Beneath the Cross of Jesus: Lenten Reflection Midweek 1
Grace and peace to you from God our Father and our Lord Jesus
Christ.
Beneath
the Cross of Jesus I long to take my stand, so begins our theme hymn this
Lenten Wednesday season.
It’s a
strange thing to start directly under the cross, and to stay there. I think on
Good Friday we are often like the crowds watching Jesus’ death. We watch him walk to Golgotha, watch
and listen as he is nailed to the cross he carried there, and then hear his
final words and his last breath, witness the sky darken, and then we usually go
home to wait for Easter to come.
But this year is different, we begin
right beneath that cross, gathered with the Disciples, Mary and the other
women, the soldiers, and the passerby who pauses to wonder if this was Elijah
as Jesus cries his last.
As evening continues on, everyone else
leaves, the deed is done, Jesus is dead, what else holds them here. What
purpose remains to stay on this desolate hill. And so they return to their
homes, life moves on for them.
But, the disciples? Mary and the Women?
They stay, the soldiers stay too, they are charged with guarding Jesus to make
sure the disciples do nothing to him or take his body. And with the Disciples
and the Women? We also stay. And we stay because we look back at what Jesus told
us in his teachings. “A
little while, and you will no longer see me, and again a little while, and you
will see me.” We reflect on that, and we remember Peter rebuking Jesus when Jesus
declared that he must go in front of the scribes, Pharisee’s and
Chief Priests, and be killed, and after three days rise again. And Peter was so
adamant, this must not happen! And Jesus rebuked him, Get behind me Satan.

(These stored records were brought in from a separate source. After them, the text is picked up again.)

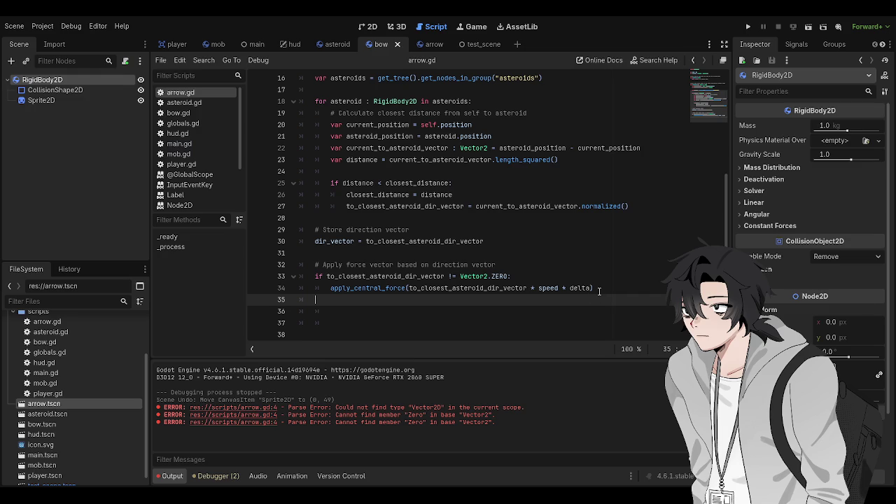
key("Return")
type("# Appy")
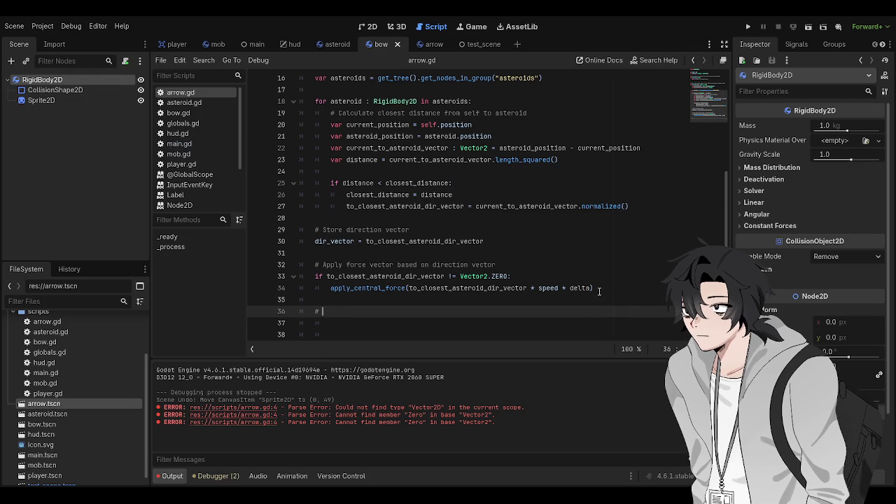
key("BackSpace")
key("BackSpace")
type("ly tor")
type("que based on difference b")
type("etween two")
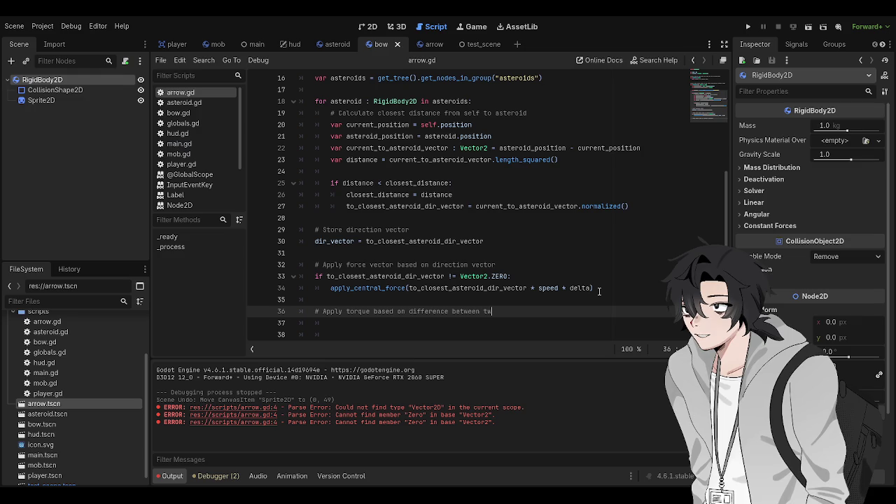
key("BackSpace")
key("BackSpace")
key("BackSpace")
type("last fram")
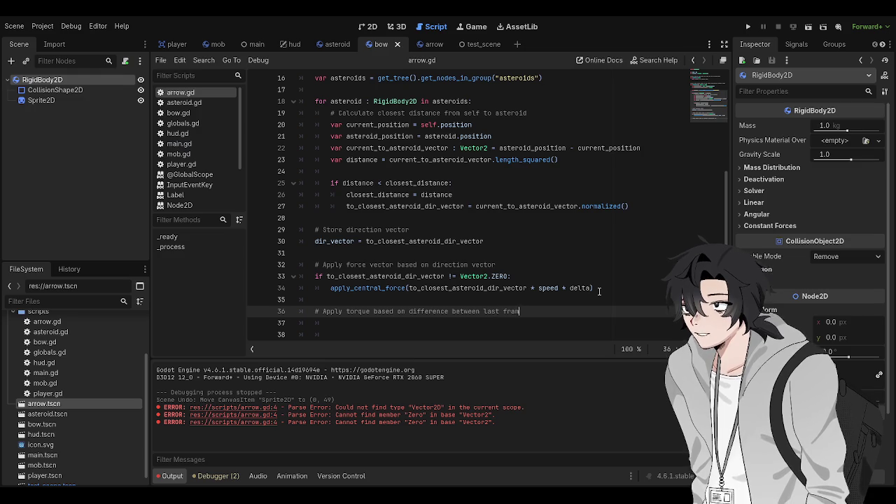
type("e's dir. vector a")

We reflect, is this what Jesus was
talking about? Did we so misunderstand what it meant to be Messiah? Not mighty
warrior, but instead, humble servant who gives himself for us all?
Peter cries, wishing he had never
rebuked Jesus, that he had never denied him three times, he looks and wonders,
what will become of the disciples, the women. And finally he hears Jesus words
of resurrection, his words of rising again after three days, of no longer being
seen, but then that they will see him again. And finally, after all that he has
gone through, Peter finally believes and trusts in what Jesus says, and he does
not leave, but stays beneath the cross. Finally trusting.
The disciples and women start to
understand as well, they had faith that Jesus would lead them to victory, but
now, standing under the cross, they rehear Jesus words, “The hour is coming, indeed it has
come, when you will be scattered, each one to his home, and you will leave me
alone. Yet I am not alone because the Father is with me. 33 I have said this to you,
so that in me you may have peace. In the world you face persecution. But take
courage; I have conquered the world!”
And they wonder, Jesus’ conquering of the world is so different than
they envisioned, how will they go on. To what will they cling? They are so
weary, and they see no end to this in sight.
And yet they trust that Christ has
indeed conquered, even though they still wonder what that may mean.
And so we stand with the disciples, the
women, and we know, Christ has died, but Christ has conquered, and as the
evening moves we wonder, what does this mean. But, like Peter, finally we
trust.
Amen.
Next week we continue our standing
beneath the cross as we hear the line, “The shadow of a mighty rock within a weary land.”